Reagan's coercive stance with respect to drug use not only undermines the basic principles of his administration, but also its ancillary goals. Consider the administration's drug policy in light of Reagan's objectives of cutting government spending, ferreting out waste and abuse, reducing crime, delegating greater responsibility to state and local governments, shrinking the federal work force, and relying more on private-sector solutions to social problems.

Far from being reduced, Reagan's expenditures on drug enforcement have exceeded all other percentage increases in federal spending, including the military. And with this new largesse has come greater opportunities for boondoggling. Witness the paraquat-spraying operation last summer in the Blue Ridge Mountains of Georgia. Helicopters sprayed the dangerous herbicide over a tiny plot of marijuana in winds of over 15 miles per hour, performing the operation during the height of the tourist season. The local community was outraged over the damage caused both to property in the immediate vicinity and to the tourist trade in the region.

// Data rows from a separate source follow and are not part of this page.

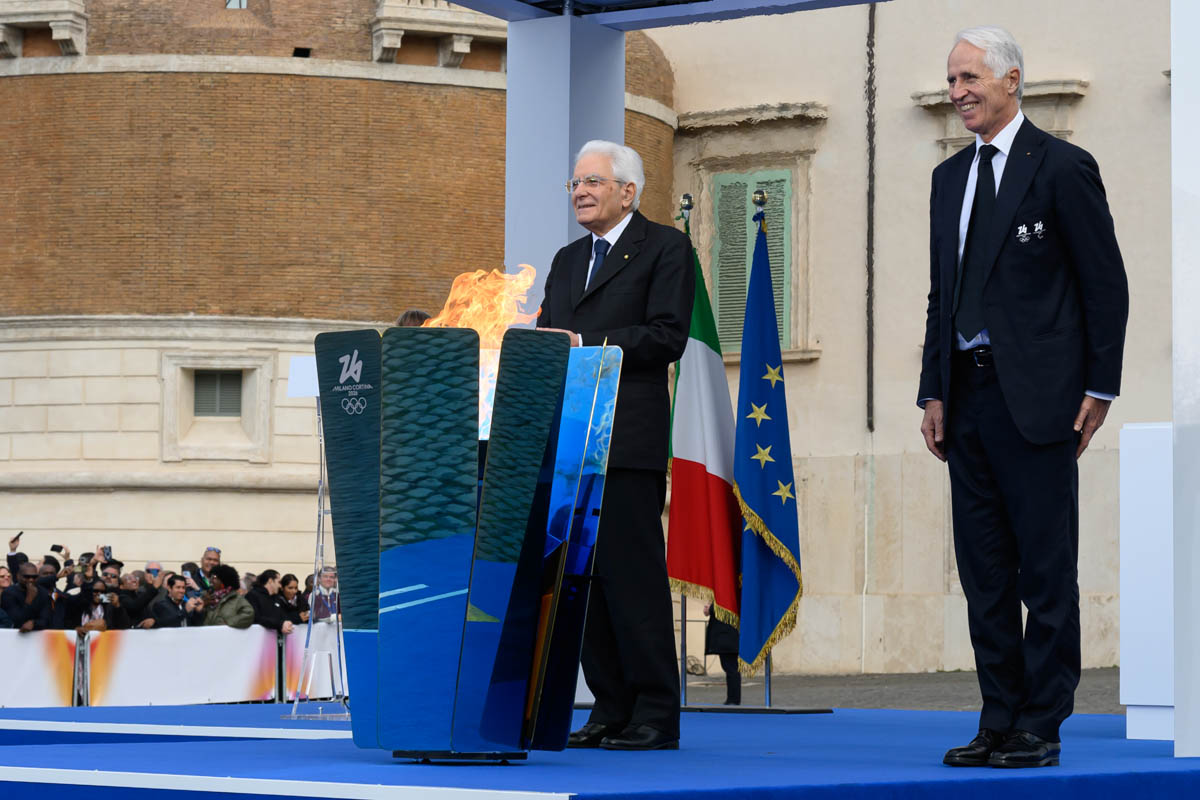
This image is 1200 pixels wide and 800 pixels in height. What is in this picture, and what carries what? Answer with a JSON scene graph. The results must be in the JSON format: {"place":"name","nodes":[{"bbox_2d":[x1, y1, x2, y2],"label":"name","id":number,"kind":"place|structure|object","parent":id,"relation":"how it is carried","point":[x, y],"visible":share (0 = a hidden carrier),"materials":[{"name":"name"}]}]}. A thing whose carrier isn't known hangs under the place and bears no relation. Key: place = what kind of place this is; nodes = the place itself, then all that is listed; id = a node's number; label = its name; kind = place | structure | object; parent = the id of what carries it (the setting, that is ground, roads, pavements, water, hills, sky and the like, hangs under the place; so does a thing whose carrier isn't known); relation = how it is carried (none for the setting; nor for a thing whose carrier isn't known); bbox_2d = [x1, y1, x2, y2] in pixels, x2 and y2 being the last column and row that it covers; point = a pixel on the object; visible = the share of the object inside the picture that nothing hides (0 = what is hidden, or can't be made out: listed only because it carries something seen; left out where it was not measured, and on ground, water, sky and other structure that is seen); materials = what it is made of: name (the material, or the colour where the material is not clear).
{"place":"outdoors","nodes":[
{"label":"outdoors","id":0,"kind":"place"},
{"bbox_2d":[0,0,676,600],"label":"brick building","id":1,"kind":"structure","parent":0,"point":[45,78],"materials":[{"name":"brown brick"}]},
{"bbox_2d":[0,0,87,59],"label":"balcony","id":2,"kind":"structure","parent":1,"relation":"attached to","point":[81,45],"materials":[{"name":"stone"}]},
{"bbox_2d":[192,369,243,418],"label":"window","id":3,"kind":"structure","parent":1,"relation":"in","point":[207,374],"materials":[{"name":"grey"}]},
{"bbox_2d":[224,0,247,8],"label":"window","id":4,"kind":"structure","parent":1,"relation":"in","point":[228,1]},
{"bbox_2d":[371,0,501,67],"label":"balcony","id":5,"kind":"structure","parent":1,"relation":"attached to","point":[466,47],"materials":[{"name":"white stone"}]},
{"bbox_2d":[679,667,1125,714],"label":"pavement","id":6,"kind":"structure","parent":0,"point":[848,684],"materials":[{"name":"grey stone"}]},
{"bbox_2d":[703,601,743,705],"label":"person","id":7,"kind":"object","parent":6,"relation":"on","point":[722,633],"visible":0.29},
{"bbox_2d":[655,0,1173,685],"label":"building","id":8,"kind":"structure","parent":0,"point":[825,358],"materials":[{"name":"beige stone"}]},
{"bbox_2d":[709,168,792,355],"label":"shuttered window","id":9,"kind":"structure","parent":8,"relation":"in","point":[783,183],"materials":[{"name":"green wood"}]},
{"bbox_2d":[865,0,875,432],"label":"drainpipe","id":10,"kind":"object","parent":8,"relation":"attached to","point":[870,59],"visible":0.96,"materials":[{"name":"metal"}]},
{"bbox_2d":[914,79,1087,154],"label":"window","id":11,"kind":"structure","parent":8,"relation":"in","point":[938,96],"materials":[{"name":"stone"}]},
{"label":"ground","id":12,"kind":"structure","parent":0},
{"bbox_2d":[0,566,13,629],"label":"person","id":13,"kind":"object","parent":12,"relation":"on","point":[1,614],"visible":0.56},
{"bbox_2d":[6,531,27,574],"label":"person","id":14,"kind":"object","parent":12,"relation":"on","point":[17,539],"visible":0.3},
{"bbox_2d":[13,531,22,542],"label":"smartphone","id":15,"kind":"object","parent":14,"relation":"in","point":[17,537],"visible":0.92,"materials":[{"name":"black"}]},
{"bbox_2d":[0,562,53,631],"label":"person","id":16,"kind":"object","parent":12,"relation":"on","point":[19,626],"visible":0.82},
{"bbox_2d":[0,629,83,706],"label":"barrier","id":17,"kind":"object","parent":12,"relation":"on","point":[36,658],"visible":0.85,"materials":[{"name":"white"}]},
{"bbox_2d":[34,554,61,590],"label":"person","id":18,"kind":"object","parent":12,"relation":"on","point":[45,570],"visible":0.45},
{"bbox_2d":[50,543,63,554],"label":"smartphone","id":19,"kind":"object","parent":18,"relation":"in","point":[57,546],"visible":0.92,"materials":[{"name":"black"}]},
{"bbox_2d":[60,569,131,632],"label":"person","id":20,"kind":"object","parent":12,"relation":"on","point":[109,614],"visible":0.76},
{"bbox_2d":[120,564,160,627],"label":"person","id":21,"kind":"object","parent":12,"relation":"on","point":[139,600],"visible":0.68},
{"bbox_2d":[100,545,111,559],"label":"smartphone","id":22,"kind":"object","parent":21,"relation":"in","point":[106,551],"visible":0.78,"materials":[{"name":"black"}]},
{"bbox_2d":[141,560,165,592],"label":"person","id":23,"kind":"object","parent":12,"relation":"on","point":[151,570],"visible":0.5},
{"bbox_2d":[147,572,196,628],"label":"man","id":24,"kind":"object","parent":12,"relation":"on","point":[174,593],"visible":0.78},
{"bbox_2d":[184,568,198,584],"label":"smartphone","id":25,"kind":"object","parent":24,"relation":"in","point":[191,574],"visible":0.62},
{"bbox_2d":[80,626,278,705],"label":"barrier","id":26,"kind":"object","parent":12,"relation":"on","point":[233,635],"visible":0.78,"materials":[{"name":"white"}]},
{"bbox_2d":[197,546,221,589],"label":"man","id":27,"kind":"object","parent":12,"relation":"on","point":[214,551],"visible":0.53},
{"bbox_2d":[204,563,256,629],"label":"person","id":28,"kind":"object","parent":12,"relation":"on","point":[226,621],"visible":0.67},
{"bbox_2d":[246,568,290,634],"label":"person","id":29,"kind":"object","parent":12,"relation":"on","point":[266,579],"visible":0.82},
{"bbox_2d":[275,571,305,629],"label":"person","id":30,"kind":"object","parent":12,"relation":"on","point":[287,581],"visible":0.75},
{"bbox_2d":[275,622,351,704],"label":"barrier","id":31,"kind":"object","parent":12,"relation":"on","point":[297,633],"visible":0.46,"materials":[{"name":"white"}]},
{"bbox_2d":[305,566,339,623],"label":"person","id":32,"kind":"object","parent":12,"relation":"on","point":[322,581],"visible":0.56},
{"bbox_2d":[0,704,1199,799],"label":"stage","id":33,"kind":"object","parent":12,"relation":"on","point":[1168,761],"visible":0.86,"materials":[{"name":"blue carpet"}]},
{"bbox_2d":[286,354,347,715],"label":"stand","id":34,"kind":"object","parent":33,"relation":"on","point":[320,502],"visible":0.67,"materials":[{"name":"metal"}]},
{"bbox_2d":[287,356,318,397],"label":"sign","id":35,"kind":"object","parent":34,"relation":"on","point":[308,388],"visible":0.55,"materials":[{"name":"white"}]},
{"bbox_2d":[394,308,432,327],"label":"person","id":36,"kind":"object","parent":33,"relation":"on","point":[416,313],"visible":0.08},
{"bbox_2d":[315,324,620,759],"label":"cauldron","id":37,"kind":"object","parent":33,"relation":"on","point":[456,535],"visible":0.98,"materials":[{"name":"blue metal"}]},
{"bbox_2d":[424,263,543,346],"label":"flame","id":38,"kind":"object","parent":37,"relation":"in","point":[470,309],"visible":0.51,"materials":[{"name":"orange"}]},
{"bbox_2d":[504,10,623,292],"label":"column","id":39,"kind":"structure","parent":33,"relation":"on","point":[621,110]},
{"bbox_2d":[425,0,887,30],"label":"canopy","id":40,"kind":"object","parent":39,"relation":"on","point":[855,1],"visible":0.93,"materials":[{"name":"blue metal"}]},
{"bbox_2d":[536,141,692,751],"label":"man","id":41,"kind":"object","parent":33,"relation":"on","point":[637,274],"visible":0.86},
{"bbox_2d":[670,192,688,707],"label":"flagpole","id":42,"kind":"object","parent":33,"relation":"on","point":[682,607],"visible":0.33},
{"bbox_2d":[668,213,743,632],"label":"flag","id":43,"kind":"object","parent":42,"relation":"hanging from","point":[719,486],"visible":0.72,"materials":[{"name":"fabric"}]},
{"bbox_2d":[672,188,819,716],"label":"flag stand","id":44,"kind":"object","parent":33,"relation":"on","point":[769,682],"visible":0.5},
{"bbox_2d":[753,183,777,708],"label":"flagpole","id":45,"kind":"object","parent":33,"relation":"on","point":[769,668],"visible":0.49,"materials":[{"name":"metal"}]},
{"bbox_2d":[732,206,802,677],"label":"flag","id":46,"kind":"object","parent":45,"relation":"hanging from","point":[759,509],"visible":0.98,"materials":[{"name":"blue fabric"}]},
{"bbox_2d":[917,23,1125,767],"label":"man","id":47,"kind":"object","parent":33,"relation":"on","point":[1001,332],"visible":0.98},
{"bbox_2d":[1119,421,1174,741],"label":"white pedestal","id":48,"kind":"object","parent":33,"relation":"on","point":[1147,502],"visible":0.71,"materials":[{"name":"white"}]},
{"bbox_2d":[1172,0,1199,760],"label":"white pillar","id":49,"kind":"structure","parent":33,"relation":"on","point":[1175,94],"materials":[{"name":"white"}]}
]}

A much larger boondoggle is the mass urinalysis program that now covers 3 million military personnel each year. These tests, which according to some estimates may eventually cost billions, are conducted to determine marijuana use in the military. However, the Department of Defense's own appraisals show the tests as only 40 to 60 percent accurate. Though the tests are worthless as forensic, guilt-determining devices, tens of thousands of service personnel have suffered disciplinary action based on the test results. (Legal challenges are beginning to overturn these disciplinary actions, but nothing is yet being done to end this costly drain on taxpayers.)

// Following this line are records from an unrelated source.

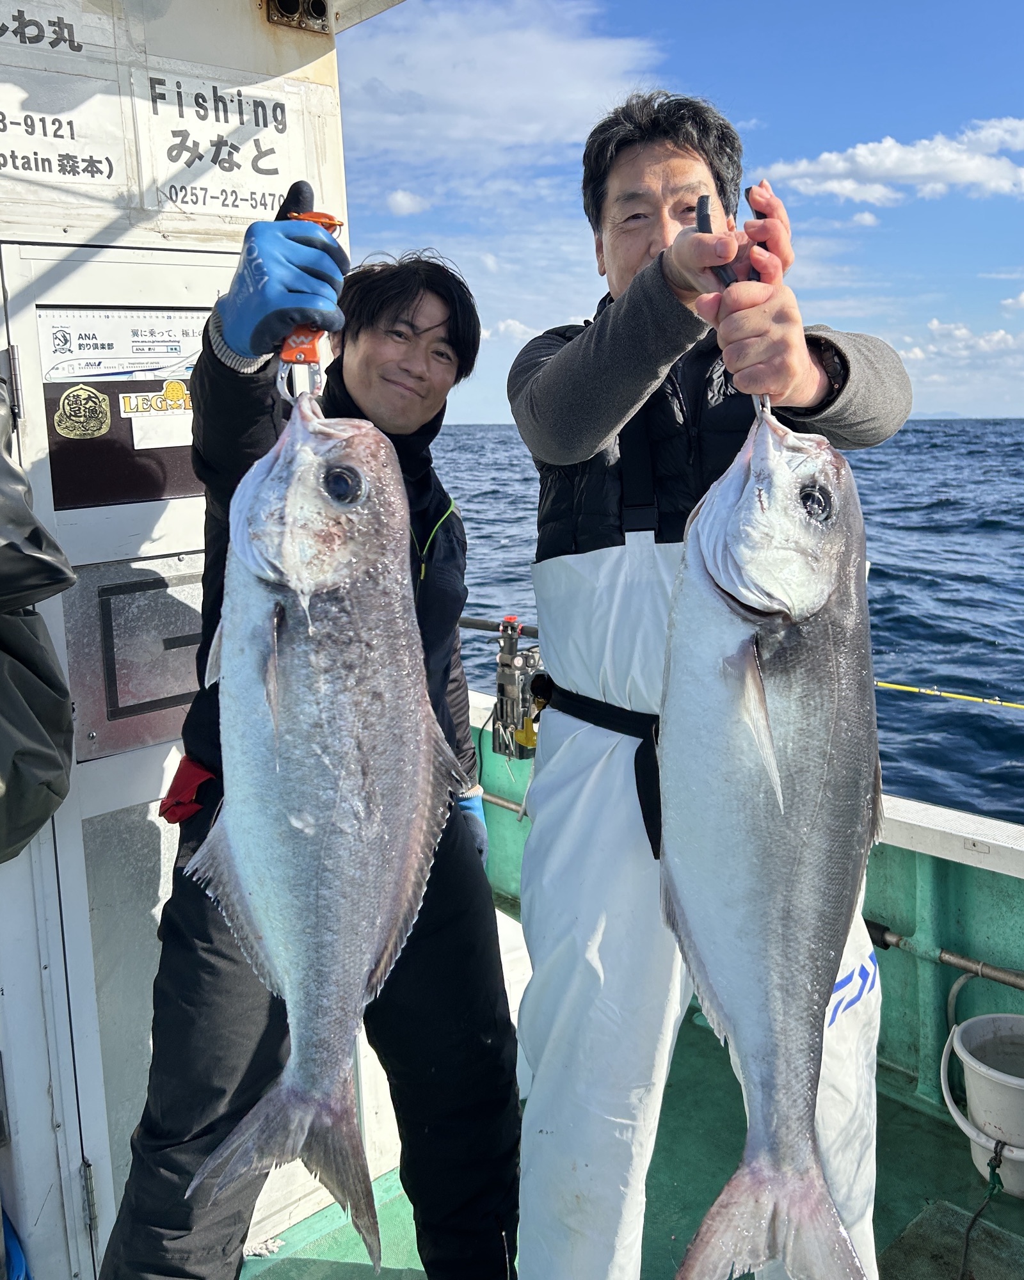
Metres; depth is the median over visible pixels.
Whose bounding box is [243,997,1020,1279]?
boat deck
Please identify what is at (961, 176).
cloud
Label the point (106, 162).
sign
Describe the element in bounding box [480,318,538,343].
cloud
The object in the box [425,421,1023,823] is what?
sea
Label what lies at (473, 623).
fishing rod
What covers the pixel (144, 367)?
sticker
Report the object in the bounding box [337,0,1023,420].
sky
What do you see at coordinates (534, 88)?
cloud
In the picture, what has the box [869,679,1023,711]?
fishing rod
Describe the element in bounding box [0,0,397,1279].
cabin wall
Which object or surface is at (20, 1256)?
blue hose
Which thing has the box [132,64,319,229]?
sign
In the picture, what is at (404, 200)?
cloud
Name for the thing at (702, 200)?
fish gripper
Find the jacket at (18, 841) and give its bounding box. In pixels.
[0,372,76,865]
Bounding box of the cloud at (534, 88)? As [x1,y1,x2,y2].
[335,0,668,174]
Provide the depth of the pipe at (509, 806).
3.82 m
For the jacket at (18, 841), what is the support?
hanging from the cabin wall at (255, 15)
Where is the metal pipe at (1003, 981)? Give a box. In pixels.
[862,917,1023,990]
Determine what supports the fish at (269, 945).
hanging from the fish gripper at (327, 222)
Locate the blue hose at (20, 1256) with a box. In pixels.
[0,1205,31,1279]
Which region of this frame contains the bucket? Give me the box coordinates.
[939,1010,1023,1200]
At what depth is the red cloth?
1.98 m
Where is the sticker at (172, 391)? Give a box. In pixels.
[118,378,195,417]
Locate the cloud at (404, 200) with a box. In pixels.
[385,188,430,215]
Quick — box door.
[1,241,239,1267]
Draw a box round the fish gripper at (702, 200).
[693,188,771,418]
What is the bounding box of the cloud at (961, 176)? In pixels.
[760,116,1023,207]
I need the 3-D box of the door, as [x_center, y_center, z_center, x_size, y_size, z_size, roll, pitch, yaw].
[-0.657,0.296,2.183,0.761,1.983,0.123,-11,14,-43]
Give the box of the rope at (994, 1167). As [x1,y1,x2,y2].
[957,1138,1008,1279]
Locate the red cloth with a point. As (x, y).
(178, 803)
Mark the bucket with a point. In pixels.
(986, 1085)
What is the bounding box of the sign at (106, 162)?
[0,4,128,204]
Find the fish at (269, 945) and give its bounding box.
[189,388,460,1262]
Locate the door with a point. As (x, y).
(75, 798)
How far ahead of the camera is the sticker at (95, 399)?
2.06 m
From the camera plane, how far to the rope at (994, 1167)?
2.41 m
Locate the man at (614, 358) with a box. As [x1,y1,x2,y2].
[508,96,912,1279]
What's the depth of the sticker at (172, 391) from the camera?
2.14 m
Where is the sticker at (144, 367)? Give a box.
[37,307,206,383]
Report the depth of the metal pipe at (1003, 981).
2.80 m
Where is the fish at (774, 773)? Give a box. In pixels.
[655,385,884,1279]
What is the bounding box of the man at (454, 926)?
[90,235,519,1279]
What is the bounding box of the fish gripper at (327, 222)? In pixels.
[277,202,347,402]
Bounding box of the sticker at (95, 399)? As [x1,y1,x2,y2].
[52,385,111,440]
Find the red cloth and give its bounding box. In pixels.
[156,757,219,824]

Moreover, few things do more to contribute to crime than drug prohibition. Experts estimate that one-third to one-half of all violent and property crime in the United States could be avoided by lifting bans on addictive drugs such as heroin. Addicts now rob and mug to get money to buy expensive illegal street heroin. But if legal, heroin would cost the typical addict no more than a few dollars a day, if even that.

Reagan's drug policy also is at odds with his call for state and local government to assume greater responsibility. Prior to his administration, state and local governments took almost exclusive responsibility for enforcing drug regulation. Now, in an unprecedented move, the US Army has been drafted into domestic marijuana-eradication efforts that sweep down on small communities in Northern California, destroying private property, obstructing citizens' free movement, and, in general, making a mockery of the Bill of Rights.

With regard to Reagan's efforts to shrink the federal work force, drug enforcement is once again the exception to the rule. The Drug Enforcement Agency has 19 percent more agents now than two years ago. And other agencies responsible for enforcing drug laws have been similarly expanded.

Perhaps the most glaring contradiction between Reagan's professed political philosophy and his drug policy is his failure to rely on the private sector to solve drug-abuse problems. "The answer to the drug problem," the president once said, "comes through winning over the users to the point that we take the customers away from the drugs." If he really believes that, then why depend on drug prohibition to stop drug use? Experience with alcohol prohibition shows that force is ineffective against market demand. The only rational response to the problem of drug abuse is effective and humane treatment for those who ask for it.

Virtually thousands of private drug treatment and counseling centers are doing an outstanding job in this area, and President Reagan would be well advised simply to provide moral support for their work. Like the traveler in Aesop's fable "The Wind and the Sun" who removed his cloak only when persuaded by the warming rays of the sun, the problem of drug abuse cannot be solved by the wind of force.

Lance Lamberton is former deputy director of the White House Office of Policy Information under the Reagan administration. He is now director of public relations for a private firm.